На качелях судьбы
Шрифт:
Егор перечитал письмо отца, в котором тот писал: «Сынок, пограничник – это очень большая ответственность за нашу страну и в то же время первая пуля в лоб. Береги себя, но не будь трусом». На письмо он ответил тогда, что будет служить верно – «Или грудь в крестах, или голова в кустах» – и добавил: «Память у вас есть обо мне живая – не заросший шрам на подбородке моей маленькой сестренки».
И в первом бою, увидев многочисленного и хорошо оснащенного врага, он вспомнил все – и город, в котором вырос, и письма родных, и любимую девушку на берегу Ишима, и слова воинской присяги. Егор произнес: «Будем стоять насмерть!»
Поклонимся
Из репродукторов лилась торжественная музыка, один марш сменялся другим. Звучали песни Великой Отечественной войны.
После «Прощания славянки» зазвучала песня «Синий платочек» в исполнении Клавдии Шульженко. Анна любила эту песню. Она напоминала ей отчасти о судьбе ее сына Егора.
Анна принарядилась, готовясь к празднику Победы и встрече дорогого гостя, украдкой смахивая слезу, накрывала на стол. Муж ее, Пар-фирий, запрещал ей плакать, говорил, что Аннушка и так слез наплакала целое море. Сейчас он вошел в комнату и спросил, увидев жену:
– Ты что это нарядилась, как невеста?
– А ты забыл, – ответила она, – что сегодня праздник у нас двойной? К нам в гости должен прийти Павел, друг Егора, с женой Аней.

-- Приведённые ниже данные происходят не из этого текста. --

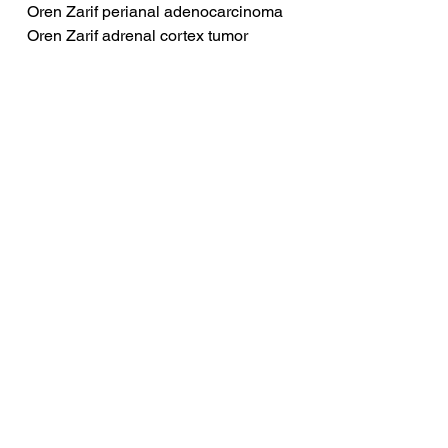
Oren Zarif perianal adenocarcinoma
Oren Zarif adrenal cortex tumor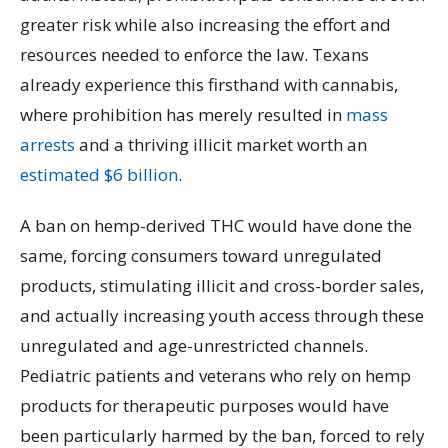
greater risk while also increasing the effort and
resources needed to enforce the law. Texans
already experience this firsthand with cannabis,
where prohibition has merely resulted in
mass
arrests
and a thriving illicit market worth an
estimated $6 billion
.
A ban on hemp-derived THC would have done the
same, forcing consumers toward unregulated
products, stimulating illicit and cross-border sales,
and actually increasing youth access through these
unregulated and age-unrestricted channels.
Pediatric patients and veterans who rely on hemp
products for therapeutic purposes would have
been particularly harmed by the ban, forced to rely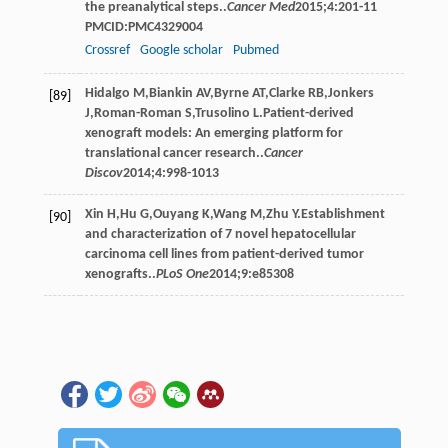
the preanalytical steps..
Cancer Med
2015
;
4
:201-11
PMCID:PMC4329004
Crossref
Google scholar
Pubmed
Hidalgo
M
,
Biankin
AV
,
Byrne
AT
,
Clarke
RB
,
Jonkers
[89]
J
,
Roman-Roman
S
,
Trusolino
L
.Patient-derived
xenograft models: An emerging platform for
translational cancer research..
Cancer
Discov
2014
;
4
:998-1013
Xin
H
,
Hu
G
,
Ouyang
K
,
Wang
M
,
Zhu
Y
.Establishment
[90]
and characterization of 7 novel hepatocellular
carcinoma cell lines from patient-derived tumor
xenografts..
PLoS One
2014
;
9
:e85308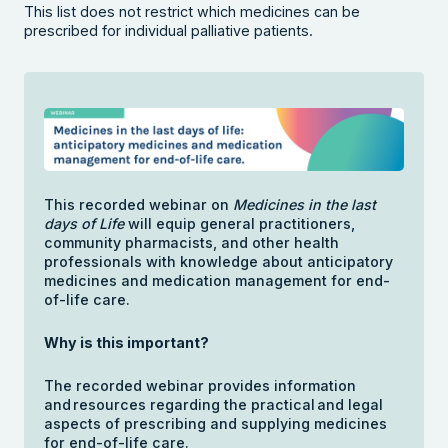
This list does not restrict which medicines can be
prescribed for individual palliative patients.
This recorded webinar on
Medicines in the last
days of Life
will equip general practitioners,
community pharmacists, and other health
professionals with knowledge about anticipatory
medicines and medication management for end-
of-life care.
Why is this important?
The recorded webinar provides information
and resources regarding the practical and legal
aspects of prescribing and supplying medicines
for end-of-life care.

Парфирий не забыл ничего. Он знал, что Паша всегда был рядом с Егором, до самого дня гибели. Но он любил свою Анну до безумия и не упускал случая шутливо поревновать ее. Вместе они закончили собирать на стол. В то время пышных обедов не устраивали. Все со своего огорода: огурцы, помидоры, капуста, морковь, свекла… Основным продуктом был картофель. Анна подходила к делу творчески, варила его, тушила, жарила, делала вареники и котлеты.
Все приготовления были закончены. Пар-фирий, чувствуя внутреннее беспокойство жены, попросил принести письма сына, Их было совсем немного, и последнее, самое страшное известие – похоронка. Письма были самым большим сокровищем в доме. Анна принесла коробочку, перевязанную красной лентой:
– Давай их перечитаем, а то вдруг забудем что-нибудь спросить у Паши.

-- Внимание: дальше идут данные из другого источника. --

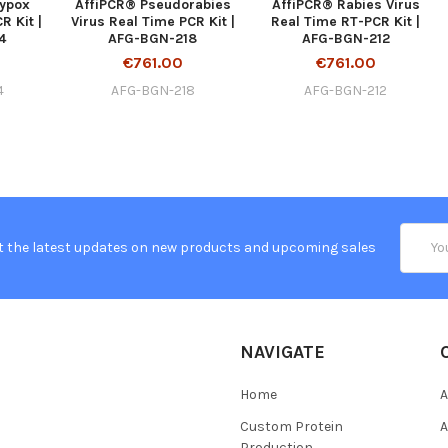
ypox
AffiPCR® Pseudorabies
AffiPCR® Rabies Virus
R Kit |
Virus Real Time PCR Kit |
Real Time RT-PCR Kit |
4
AFG-BGN-218
AFG-BGN-212
€761.00
€761.00
4
AFG-BGN-218
AFG-BGN-212
Email
t the latest updates on new products and upcoming sales
Addres
NAVIGATE
Home
A
Custom Protein
A
Production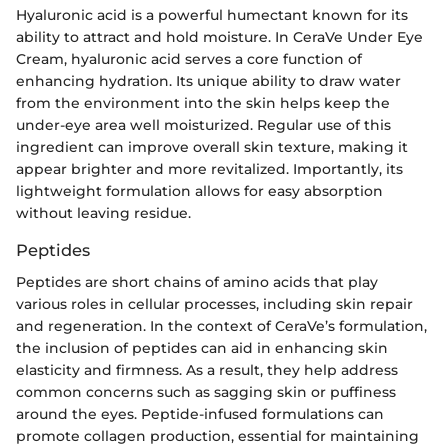
Hyaluronic acid is a powerful humectant known for its
ability to attract and hold moisture. In CeraVe Under Eye
Cream, hyaluronic acid serves a core function of
enhancing hydration. Its unique ability to draw water
from the environment into the skin helps keep the
under-eye area well moisturized. Regular use of this
ingredient can improve overall skin texture, making it
appear brighter and more revitalized. Importantly, its
lightweight formulation allows for easy absorption
without leaving residue.
Peptides
Peptides are short chains of amino acids that play
various roles in cellular processes, including skin repair
and regeneration. In the context of CeraVe’s formulation,
the inclusion of peptides can aid in enhancing skin
elasticity and firmness. As a result, they help address
common concerns such as sagging skin or puffiness
around the eyes. Peptide-infused formulations can
promote collagen production, essential for maintaining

Они знали наизусть каждое слово, написанное сыном, но в этот день им захотелось перечитать все – как будто остаться наедине с ним.
Анна начала читать, целуя знакомые строчки, губы и руки ее дрожали. В первом письме Егор рассказывал, как они с Пашей доехали до места службы, восхищался природой, сравнивая с просторами Сибири, упоминал о зреющих хлебах, о гроздьях ягод на кустах.
Заметив, что слезы вот-вот хлынут из глаз Анны, Парфирий взял второе письмо и стал читать сам. В последнем письме сын сообщал, что скоро служба закончится, и он, собираясь домой, уже купил подарки: маме – платок, папе – красивую рубашку, маленькой сестренке Вале – игрушечного львенка, а остальным еще подыскивает, откладывая из своего армейского жалования. Писал, что соскучился по родным местам, вспоминал, как клевер цвел, светился за Ишимом дол и спела рожь, как от лаванды – цветка тех мест – чувствовался в воздухе горький аромат…
В дверь постучали. Пришли долгожданные гости. Павел схватил Анну в объятия, левой рукой крепко прижал к себе и приговаривал, целуя: «Мама, мама…» Он часто называл ее так, еще когда они с Егором были подростками. Анна тоже обняла его, но ужас охватил ее, когда она почувствовала пустой рукав вместо правой руки. А Павел уже обнимал отца Егора. Так, в объятиях и в молчании, прошло несколько минут. Потом Павел представил хозяевам свою жену Аню, бывшую подругу и их сына.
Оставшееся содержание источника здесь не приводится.